変わっているという表現は少し違うような、でも当たっているような。
今まで、杏依ちゃんみたいなタイプの人は私の周りにはいなかったし、これから先も現れないと思う。
それに、杏依ちゃんみたいな人が2人もいると、とても大変な気がする。
「こっちからの手土産も桜餅で良いんじゃないの?」
カレンさんが、あっさりとした口調で言い、そしてまたお茶を飲む。
「えぇ?嫌だよ。同じものを買うなんて。もっと驚くようなもの。あの杏依ちゃんが美味しいね、凄いねって言うようなものをお土産にしたいの。」
そんな私の訴えを、カレンさんは優雅な頬笑みで受け止める。
「美味しいね、凄いね、と言うと思うわよ。驚かないかもしれないけれど。たぶん彼女は好美ちゃんが桜餅を買って帰ると予想しているだろうから。まずは食べてみたら?好美ちゃんが買ってきてくれた桜餅。
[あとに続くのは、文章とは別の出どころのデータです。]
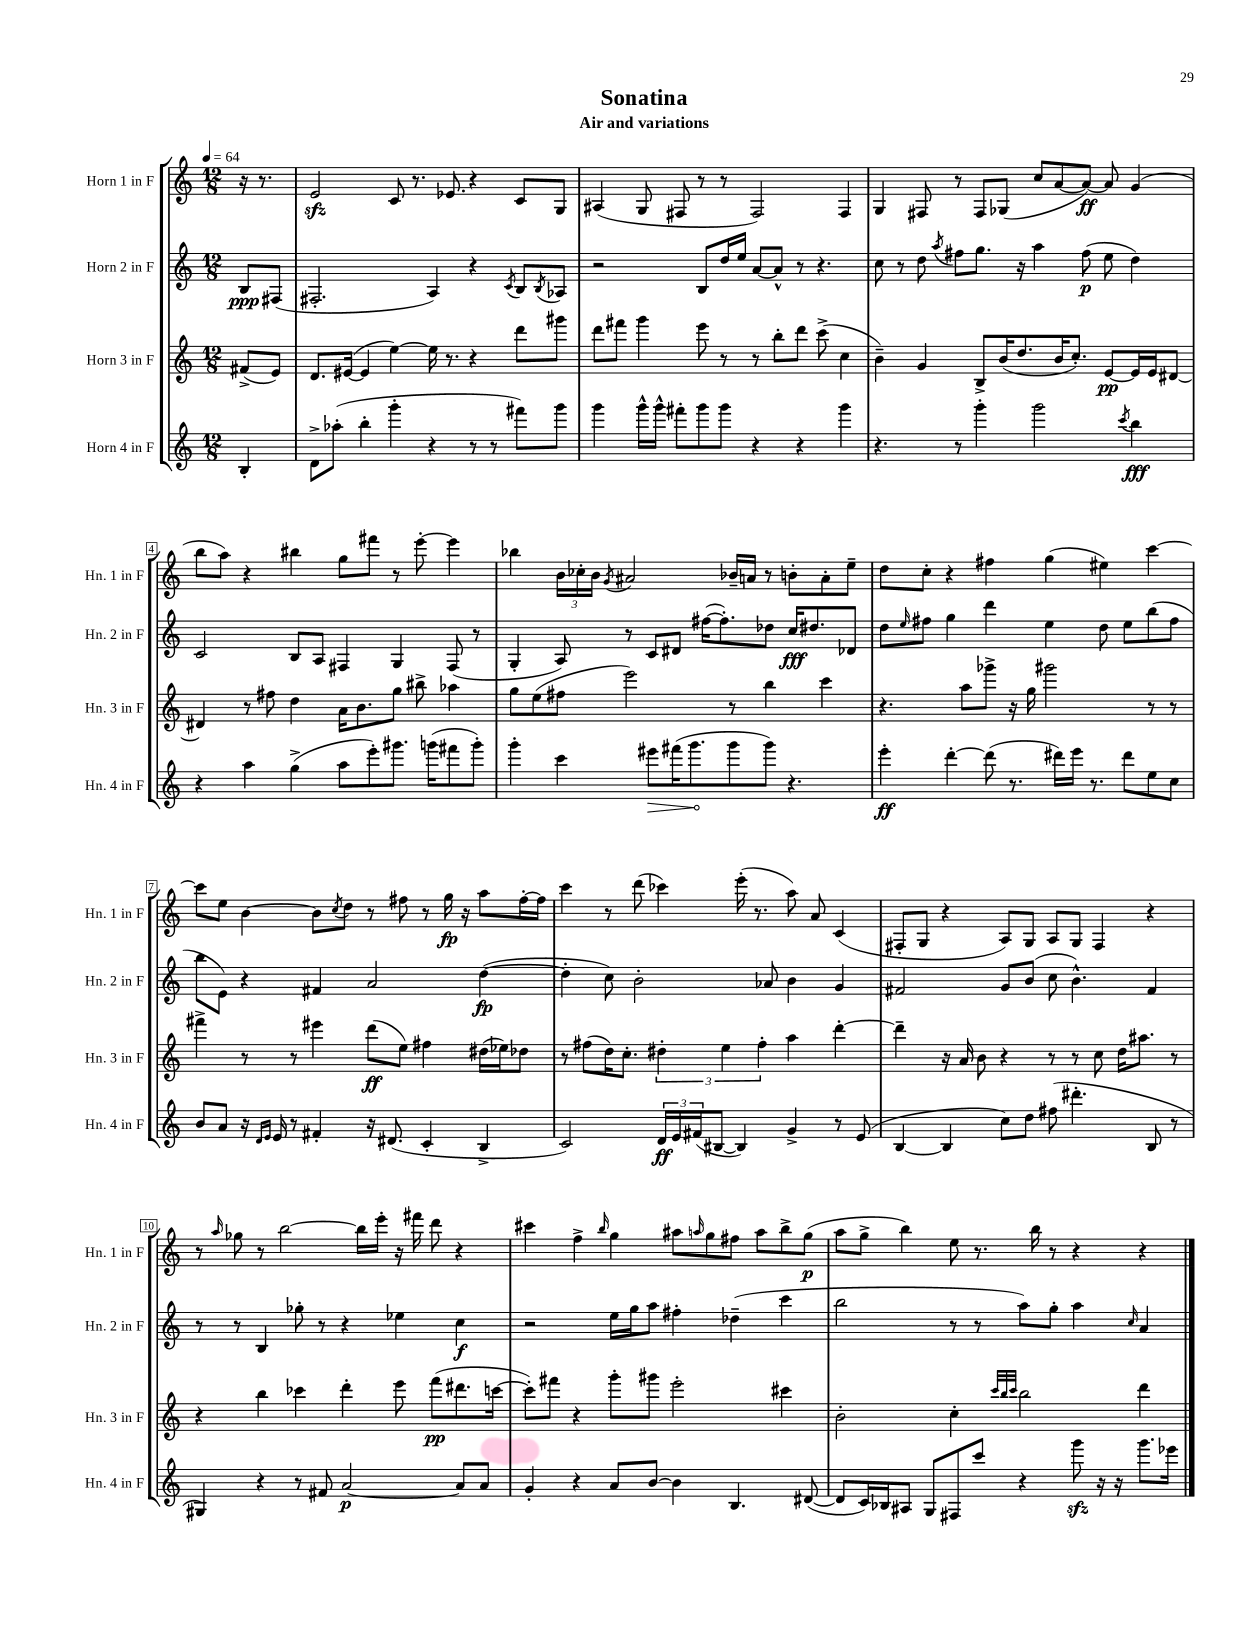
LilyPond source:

\header { title = "Sonatina" subtitle = "Air and variations" }
<<
\new StaffGroup <<
\new Staff = "s0" \with { instrumentName = "Horn 1 in F" shortInstrumentName = "Hn. 1 in F" } {
    \clef treble \key c \major \numericTimeSignature \time 12/8 \partial 4 \tempo 4 = 64
    r16 r8. |
    e'2\sfz c'8 r8. ees'8. r4 c'8 g8 |
    ais4( g8 fis8 r8 r8 fis2) fis4 |
    g4 fis8 r8 fis8 ges8( c''8 a'8~ a'8~\ff) a'8 g'4( |
    b''8 a''8) r4 bis''4 g''8 fis'''8 r8 e'''8~-. e'''4 |
    bes''4 \tuplet 3/2 { b'16 ces''16-. b'16 } \acciaccatura { g'8 } ais'2 bes'16-- a'16 r8 b'8-. a'8-. e''8-- |
    d''8 c''8-. r4 fis''4 g''4( eis''4) c'''4~ |
    c'''8 e''8 b'4~ b'8 \acciaccatura { c''8 } d''8 r8 fis''8 r8 g''16\fp r16 a''8 fis''16~-. fis''16 |
    c'''4 r8 d'''8( ces'''4) e'''16-.( r8. a''8) a'8 c'4( |
    fis8-. g8 r4 a8) g8 a8 g8 fis4 r4 |
    r8 \grace { a''16 } ges''8 r8 b''2~ b''16 e'''16-. r16 fis'''16 d'''8 r4 |
    cis'''4 f''4-> \grace { b''16 } g''4 ais''8 \grace { a''16 } g''8 fis''8 a''8 b''8-> g''8\p( |
    a''8 g''8-> b''4) e''8 r8. b''16 r8 r4 r4 \bar "|." |
}
\new Staff = "s1" \with { instrumentName = "Horn 2 in F" shortInstrumentName = "Hn. 2 in F" } {
    \clef treble \key c \major \numericTimeSignature \time 12/8 \partial 4
    b8\ppp fis8( |
    fis2.-. a4) r4 \acciaccatura { c'8 } b8 \acciaccatura { b8 } aes8 |
    r2 b8 d''16 e''16 a'8~ a'8-^ r8 r4. |
    c''8 r8 d''8 \acciaccatura { a''8 } fis''8 g''8. r16 a''4 fis''8\p( e''8 d''4) |
    c'2 b8 a8 fis4 g4 fis8( r8 |
    g4-. a8) r8 c'8 dis'8 fis''16~( fis''8.-.) des''8 c''16\fff dis''8. des'8 |
    d''8 \grace { e''16 } fis''8 g''4 d'''4 e''4 d''8 e''8 b''8( fis''8 |
    b''8 e'8) r4 fis'4 a'2 d''4~\fp( |
    d''4-. c''8) b'2-. aes'8 b'4 g'4 |
    fis'2 g'8 b'8( c''8 b'4.-^) fis'4 |
    r8 r8 b4 ges''8-. r8 r4 ees''4 c''4\f |
    r2 e''16 g''16 a''8 fis''4-. des''4--( c'''4 |
    b''2 r8 r8 a''8) g''8-. a''4 \grace { c''16 } a'4 \bar "|." |
}
\new Staff = "s2" \with { instrumentName = "Horn 3 in F" shortInstrumentName = "Hn. 3 in F" } {
    \clef treble \key c \major \numericTimeSignature \time 12/8 \partial 4
    fis'8->( e'8) |
    d'8. eis'16~( eis'4 e''4~) e''16 r8. r4 d'''8 gis'''8 |
    d'''8 fis'''8 g'''4 e'''8 r8 r8 b''8-. d'''8 c'''8->( c''4 |
    b'4--) g'4 b8-> b'16( d''8. b'16 c''8.-.) e'8~\pp e'16 e'16 dis'8~ |
    dis'4 r8 fis''8 d''4 a'16 b'8. g''8 bis''8-> aes''4 |
    g''8 e''8( fis''8 e'''2) r8 b''4 c'''4 |
    r4. a''8 ges'''8-> r16 g''16 gis'''2 r8 r8 |
    fis'''4-> r8 r8 eis'''4 d'''8\ff( e''8) fis''4 dis''16( ees''16) des''8 |
    r8 fis''8( d''16) c''8.-. \tuplet 3/2 { dis''4-. e''4 fis''4-. } a''4 d'''4~-. |
    d'''4-- r16 a'16 b'8 r4 r8 r8 c''8 d''16 ais''8. r8 |
    r4 b''4 ces'''4 d'''4-. e'''8 f'''8\pp( dis'''8. c'''16~ |
    c'''8-.) fis'''8 r4 g'''8-. gis'''8 e'''2-. cis'''4 |
    b'2-. c''4-. \grace { c'''32 b''32 c'''32 } b''2 d'''4 \bar "|." |
}
\new Staff = "s3" \with { instrumentName = "Horn 4 in F" shortInstrumentName = "Hn. 4 in F" } {
    \clef treble \key c \major \numericTimeSignature \time 12/8 \partial 4
    b4-. |
    d'8-> aes''8-.( b''4-. g'''4-. r4 r8 r8 fis'''8) g'''8 |
    g'''4 g'''16-^ g'''16-^ fis'''8-. g'''8 g'''8 r4 r4 g'''4 |
    r4. r8 g'''4-. g'''2 \acciaccatura { c'''8 } b''4\fff |
    r4 a''4 g''4->( a''8 e'''8-.) gis'''8. g'''16( fis'''8 g'''8-.) |
    g'''4-. c'''4 \once \override Hairpin.circled-tip = ##t eis'''8\> fis'''16( g'''8.\! g'''8 g'''8) r4. |
    e'''4-.\ff d'''4~-. d'''8( r8. dis'''16) e'''16 r8. dis'''8 e''8 c''8 |
    b'8 a'8 r16 \grace { d'16 e'16 } e'16 r8 fis'4-. r16 dis'8.( c'4-. b4-> |
    c'2) \tuplet 3/2 { d'16\ff e'16 fis'16( } bis8~ bis4) g'4-> r8 e'8( |
    b4~ b4 c''8) d''8 fis''8( dis'''4.-. b8 r8 |
    gis4) r4 r8 fis'8 a'2~\p a'8 a'8 |
    g'4-. r4 a'8 b'8~ b'4 b4. dis'8~( |
    dis'8 c'16) bes16 ais8 g8 fis8 c'''8 r4 g'''8\sfz r16 r16 g'''8. ees'''16 \bar "|." |
}
>>
>>
\layout { \context { \Score \override BarNumber.stencil = #(make-stencil-boxer 0.1 0.3 ly:text-interface::print) } }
いただきましょうか?」
カレンさんの言葉を聞いて、須賀君が2個目の桜餅に手を伸ばした。

◇◇◇

カレンさんの住む家は、普通のマンションだった。
それは別に不思議でもないけれど、でも少し意外に思った。
一緒に住んでいる“同居人”は連休の間は留守にするらしく、私と須賀君はカレンさんの家に宿泊させてもらう事になった。
“同居人”に会ってみたいと思っていた私は、少し残念に思った。
“同居人”が女性なのか男性なのか。
それが気になるけれど、それをカレンさんに問うのは何となく遠慮してしまう。
でも部屋の雰囲気を見て、なんとなく同居人は女性のような気がして、それならその人は何歳なのだろうと気になって、そして…カレンさんの年齢を知らない事に気付いた。
質問すればカレンさんは答えてくれるかもしれないし、誤魔化されるかもしれない。
須賀君は知っているだろうし、彼が答えを持っているかもしれない。
でも、私はカレンさんに何も質問できなかった。
カレンさんの新しい生活を、カレンさんの今の幸せを直視する自信がなくて、懐かしい日常に数日間だけでも戻れるだけで、私は幸せだった。
でも、そんな私の小さな望みは、初日の夕食で消されてしまった。
高校生の私には不似合いな、料亭の懐石料理が並べられて、食事中の楽しい会話よりもカレンさんは食事方法を私に教え続けた。
それは、まるで、絵里さんみたいだった。
そして、須賀君は普段とは全く違う、とても優雅な丁寧な仕草で食事を続けていた。